Parley kept the Rays in the game with a good save here and there when needed, and the Rays poured the pressure on Ford. South Carolina had two power play chances in the final period, and it had some high quality chances on both bids. The Stingrays moved the puck well, with Marc Busenburg patiently and smartly quarterbacking from the point. They won some battles in the corner, got pucks to the net, forced some goalmouth scrambles, and missed on some partial empty-net chances. Ultimately, they were unable to get the tying tally, and were undone by their slow start. Miles took the drama out of the evening with an empty-netter that completed his hat trick at 19:54.

Charlotte blanked Augusta 2-0 on Tuesday, leaving the battered Rays four points behind fifth-place Charlotte and six points behind fourth place Augusta in the ECHL’s South Division standings. The Rays have two games in hand on Augusta, but Charlotte has two games in hand on the Rays. South Carolina travels to Charlotte to face the Checkers on Thursday.

NOTES: Szabo had three assists on the night, taking over the team lead with 37 … Injured Stingray winger Cail MacLean helped out behind the South Carolina bench during the game … Two ex-Cap draftees were in uniform for Columbia on this night.

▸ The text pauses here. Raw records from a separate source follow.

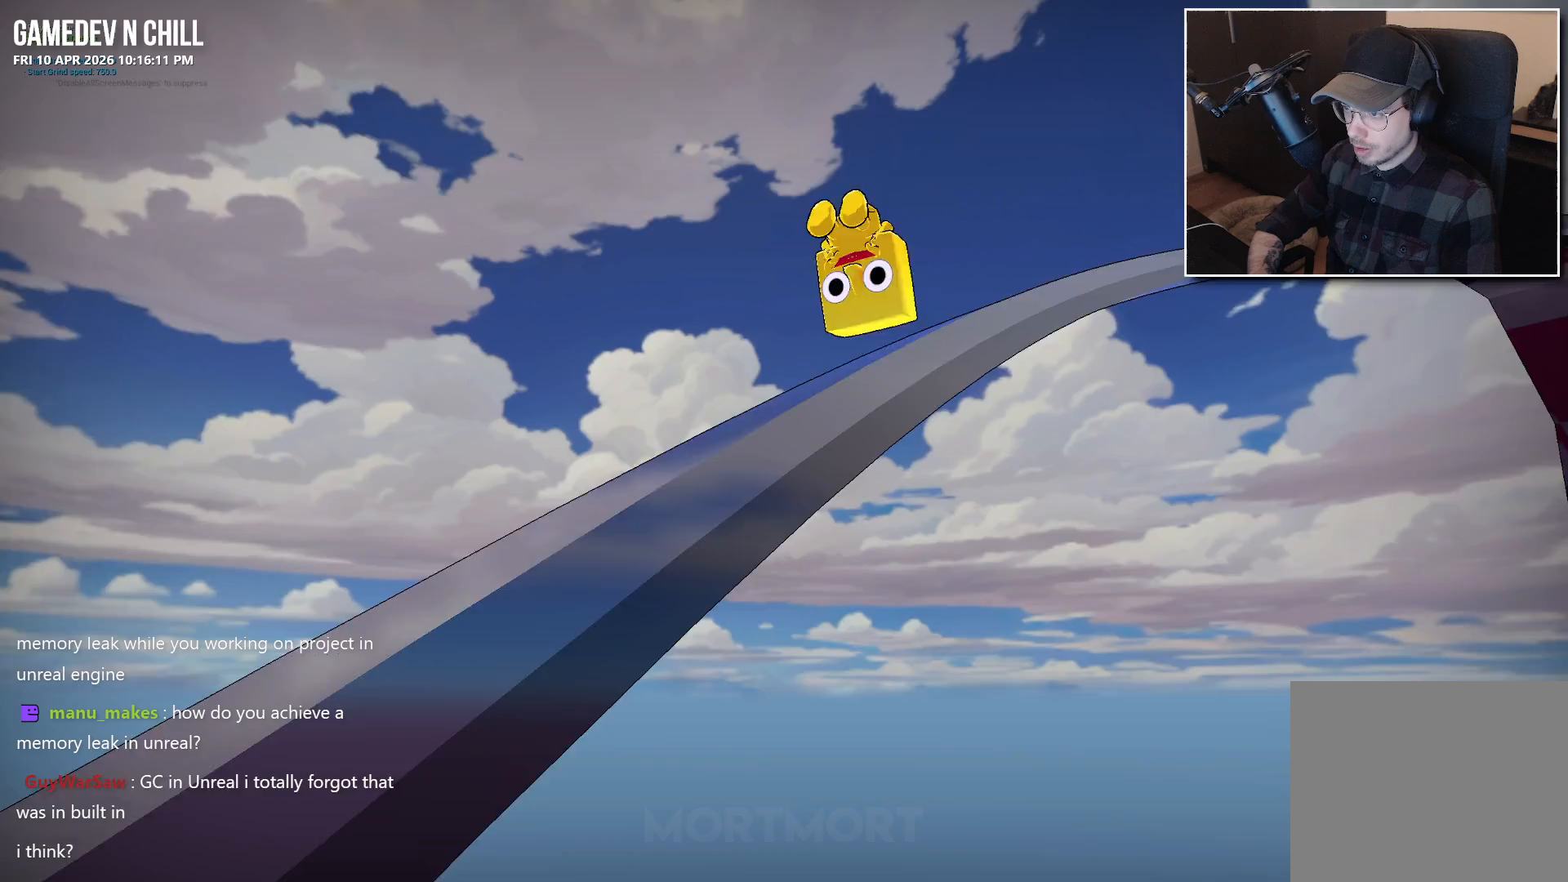
{"buttons": [], "left_stick": "center", "right_stick": "down-left", "events": [[17, "A", "up"], [383, "right_stick", "down-left"]]}
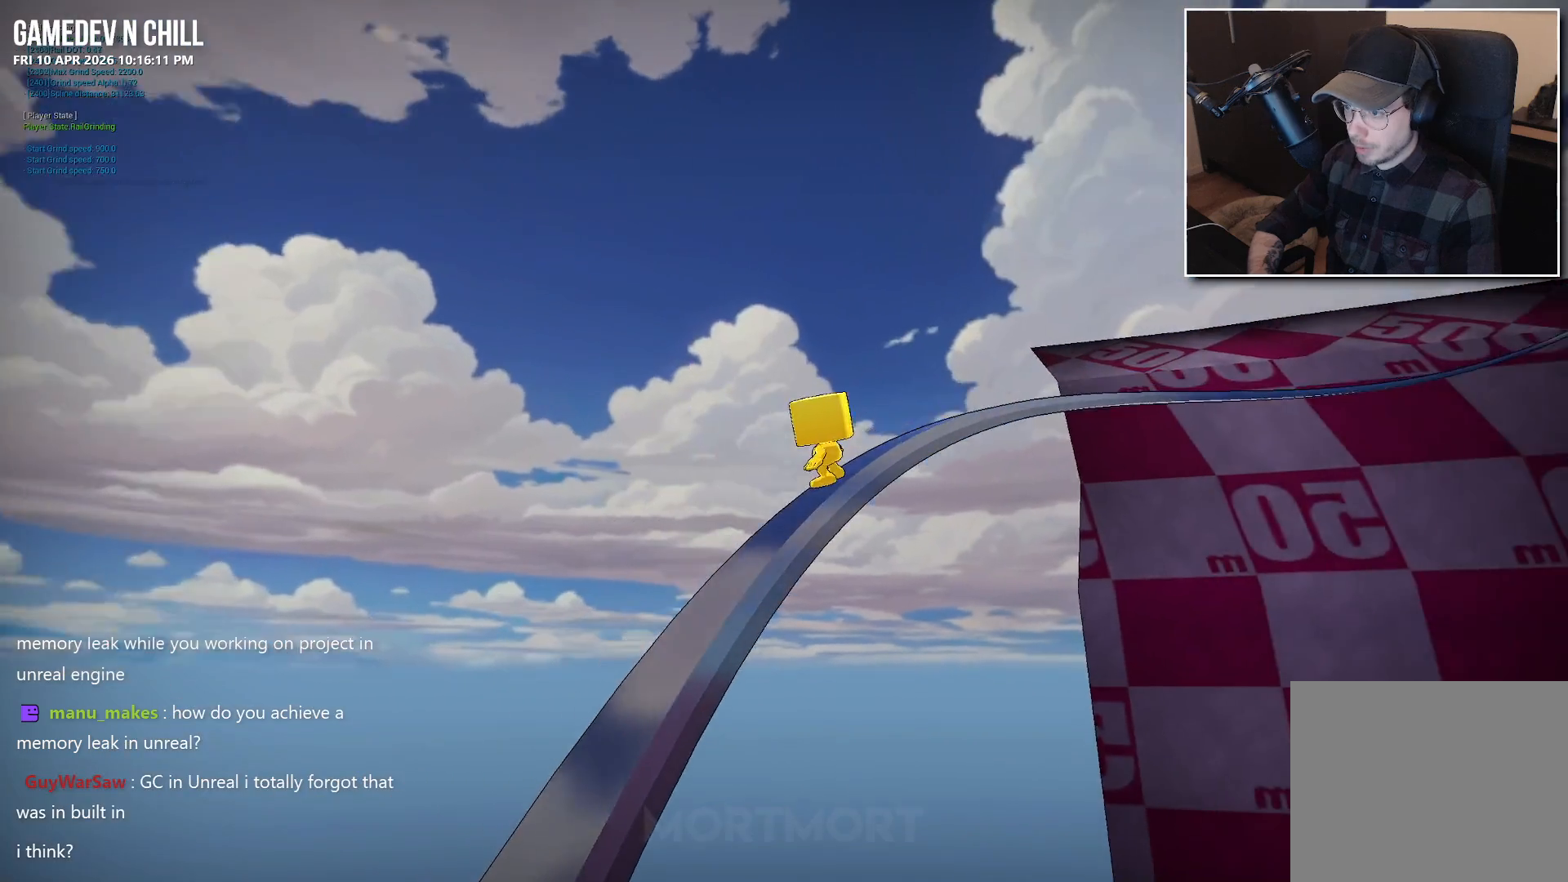
{"buttons": [], "left_stick": "center", "right_stick": "center", "events": [[133, "right_stick", "center"]]}
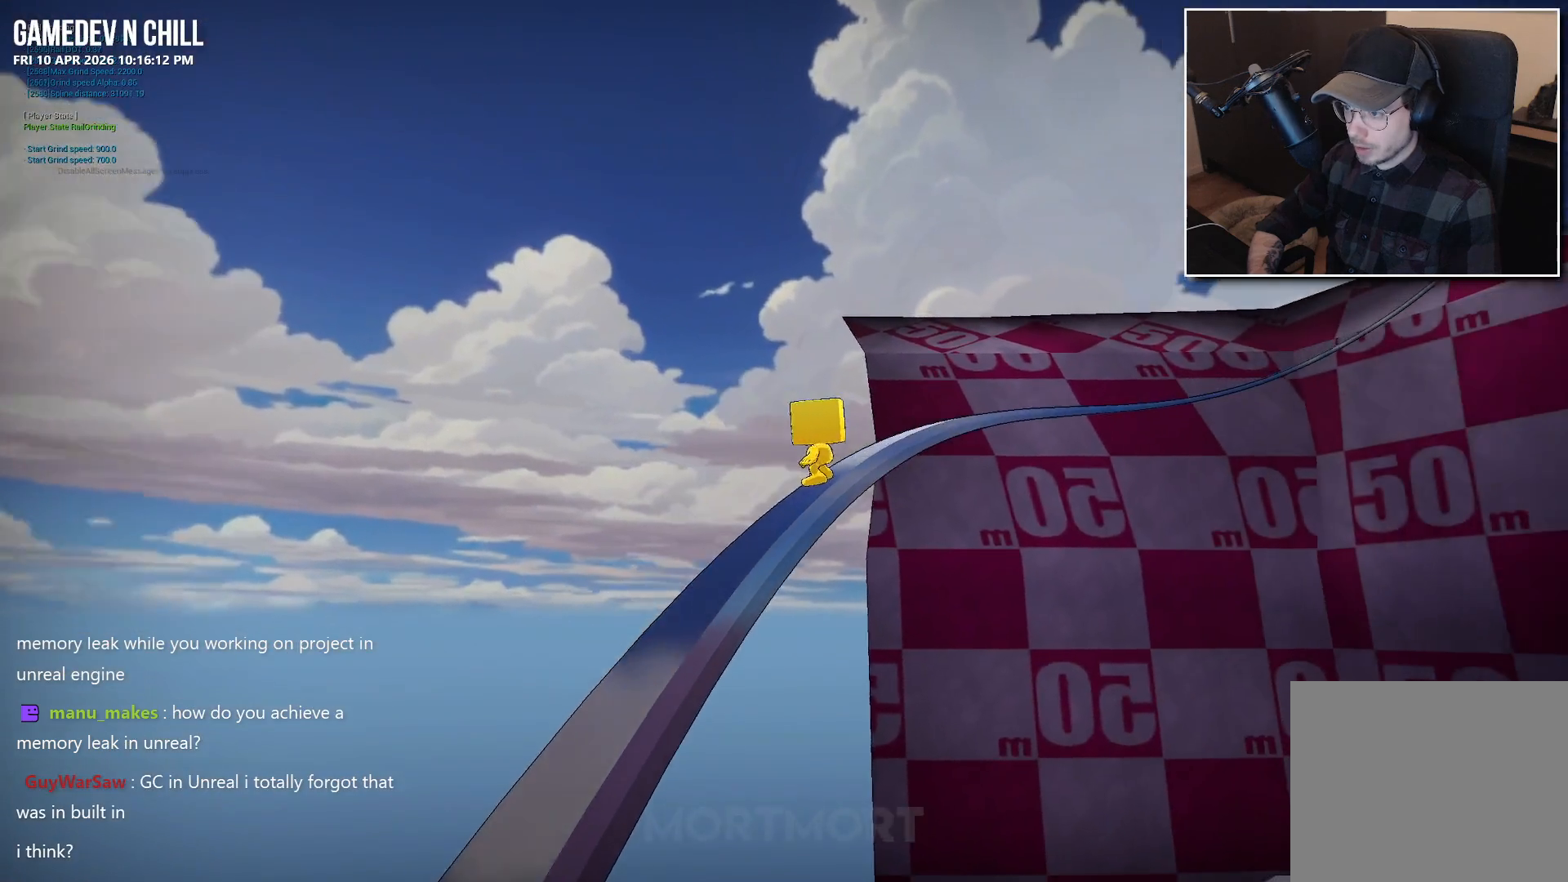
{"buttons": [], "left_stick": "center", "right_stick": "center", "events": []}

Goaltender Robert Gherson (Washington’s fifth-round choice, 145th overall in the 2002 NHL Entry Draft) and winger Owen Fussey (the Caps’ third-round choice, 90th overall in the 2001 draft) are both with the Inferno. Gherson was the backup goaltender on Tuesday while Fussey registered four shots on goal … Former Stingray Marty Clapton was a surprise insertion into the Columbia lineup. The 32-year-old right wing spent six seasons with the Stingrays, but had been idle in 2006-07 until tonight.